The reflectance values described herein may be determined, for
example, by using a Minolta Spectrophotometer CM-3600d according to
the manufacturer supplied instructions.
[0157] In certain embodiments, the reflective surface comprises a
substrate material such as, for example, polished aluminum, cold
roll steel, chrome-plated metal, or vacuum deposited metal on
plastic, among others. In other embodiments, the reflective surface
may comprise a previously coated surface which may, for example,
comprise a reflective coating layer deposited from a coating
composition, such as, for example, a silver metallic basecoat
layer, a colored metallic basecoat layer, a mica containing
basecoat layer, or a white basecoat layer, among others.
[0158] Such reflective coating layers may be deposited from a
film-forming composition that may, for example, include any of the
film-forming resins typically used in protective coating
compositions. For example, the film-forming composition of the
reflective coating may comprise a resinous binder and one or more
pigments to act as the colorant. Useful resinous binders include,
but are not limited to, acrylic polymers, polyesters, including
alkyds and polyurethanes. The resinous binders for the reflective
coating composition may, for example, be embodied in a powder
coating composition, an organic solvent-based coating composition
or a water-based coating composition.
[0159] As noted, the reflective coating composition can contain
pigments as colorants. Suitable pigments for the reflective coating
composition include, for example, metallic pigments, which include
aluminum flake, copper or bronze flake and metal oxide coated mica;
non-metallic color pigments, such as titanium dioxide, iron oxide,
chromium oxide, lead chromate, and carbon black; as well as organic
pigments, such as, for example, phthalocyanine blue and
phthalocyanine green.
[0160] The reflective coating composition can be applied to a
substrate by any conventional coating technique such as brushing,
spraying, dipping or flowing, among others. The usual spray
techniques and equipment for air spraying, airless spraying and
electrostatic spraying in either manual or automatic methods can be
used. During application of the basecoat to the substrate, the film
thickness of the basecoat formed on the substrate often ranges from
0.1 to 5 mils (2.5 to 127 micrometers), or 0.1 to 2 mils (2.5 to
50.8 micrometers).
[0161] After forming a film of the reflective coating on the
substrate, the reflective coating can be cured or alternatively
given a drying step in which solvent is driven out of the basecoat
film by heating or an air drying period before application of
subsequent coating compositions. Suitable drying conditions will
depend on the particular basecoat composition, and one the ambient
humidity if the composition is water-borne, but often, a drying
time of from 1 to 15 minutes at a temperature of 75.degree. F. to
200.degree. F. (21.degree. C. to 93.degree. C.) will be
adequate.
[0162] As mentioned above, the reflective surfaces are at least
partially coated with a non-hiding coating layer deposited from a
powder coating composition provided from a plurality of thermoset
powder coating compositions dispensed according to the methods of
the present invention. In certain embodiments, a clearcoat layer is
deposited over at least a portion of the non-hiding coating layer.
The clearcoat layer may be deposited from a composition that
comprises any typical film-forming resin and can be applied over
the color-imparting non-hiding layer to impart additional depth
and/or protective properties to the surface underneath. The
resinous binders for the clearcoat can be embodied as a powder
coating composition, an organic solvent-based coating composition,
or a water-based coating composition. Optional ingredients suitable
for inclusion in the clearcoat composition include those which are
well known in the art of formulating surface coatings, such as
those materials described earlier.
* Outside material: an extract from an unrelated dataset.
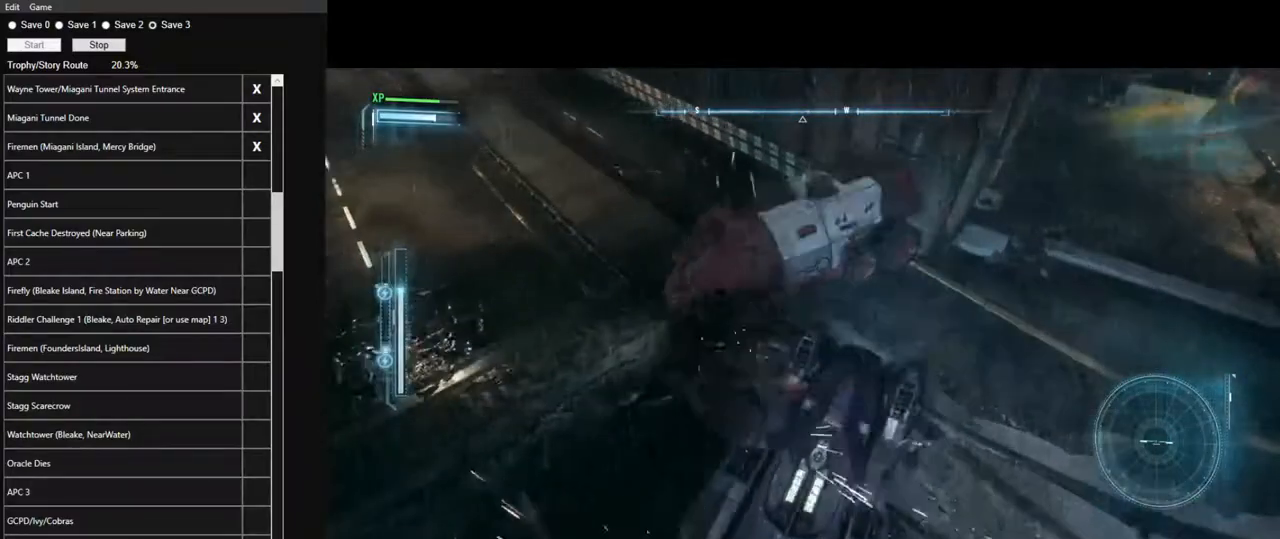
{"keys": ["a", "w"], "mouse": [], "mouse_move": "still", "events": []}
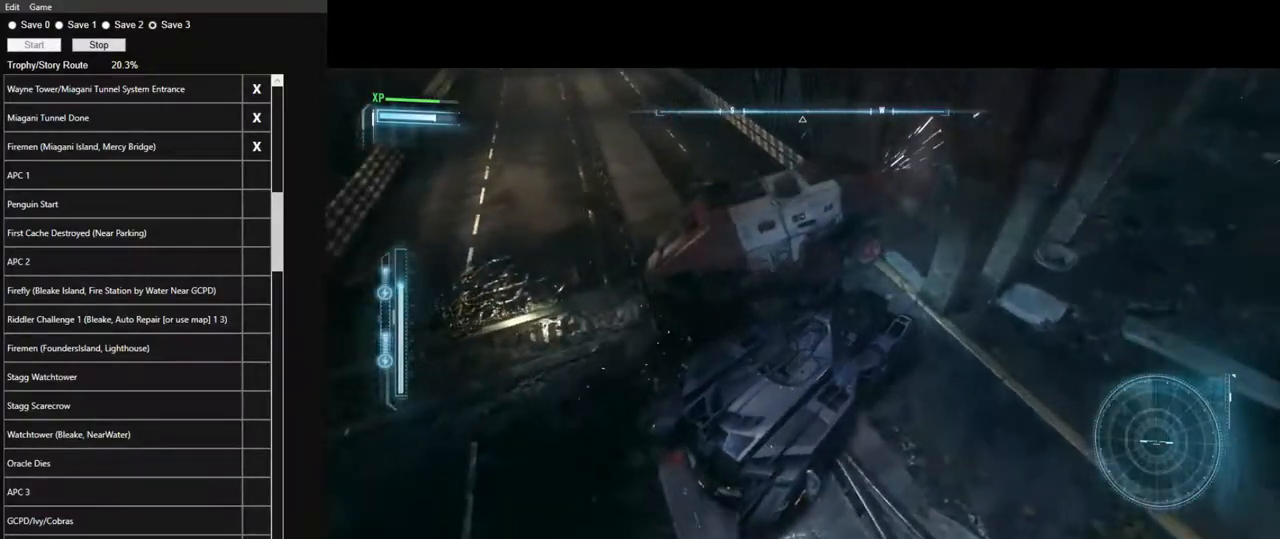
{"keys": ["a"], "mouse": ["right"], "mouse_move": "up-left", "events": [[250, "mouse_right", "down"], [450, "w", "up"]]}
The clearcoat composition can be
applied to a substrate by any conventional coating technique such
as brushing, spraying, dipping or flowing, among others.
[0163] The thermoset powder coating compositions provided from the
plurality of thermoset powder coating compositions dispensed
according to the methods of the present invention may be used to
form a single decorative and durable coating, for example, a
monocoat, a base coat in a two-layered system or both; or as one or
more layers of a multi-layered system including a clear top coating
composition, a colorant layer and/or a base coating composition,
and/or a primer layer, including, for example, an electrodeposition
primer and/or a primer-surfacer layer.
[0164] The present invention is also directed to substrates at
least partially coated with a multi-layer composite coating wherein
at least one coating layer is deposited from a powder coating
composition provided from the plurality of thermoset powder coating
compositions dispensed according to the methods of the present
invention. In certain embodiments, for example, the powder coating
composition provided from the methods of the present invention
comprises the basecoat layer in a multi-layer composite coating
comprising a basecoat and a topcoat. As a result, in these
embodiments, after application and curing of the powder coating
composition provided from the methods of the present invention, at
least one topcoat layer can be applied to the basecoat layer. The
topcoat can, for example, be deposited from a powder coating
composition, an organic solvent-based coating composition or a
water-based coating composition, as is well known in the art. The
film-forming composition of the topcoat can be any of the
compositions useful in coatings applications, including, for
example, a film-forming composition that comprises a resinous
binder selected from acrylic polymers, polyesters, including
alkyds, and polyurethanes. The topcoat composition can be applied
by any conventional coating technique such as brushing, spraying,
dipping or flowing, but they are most often applied by spraying.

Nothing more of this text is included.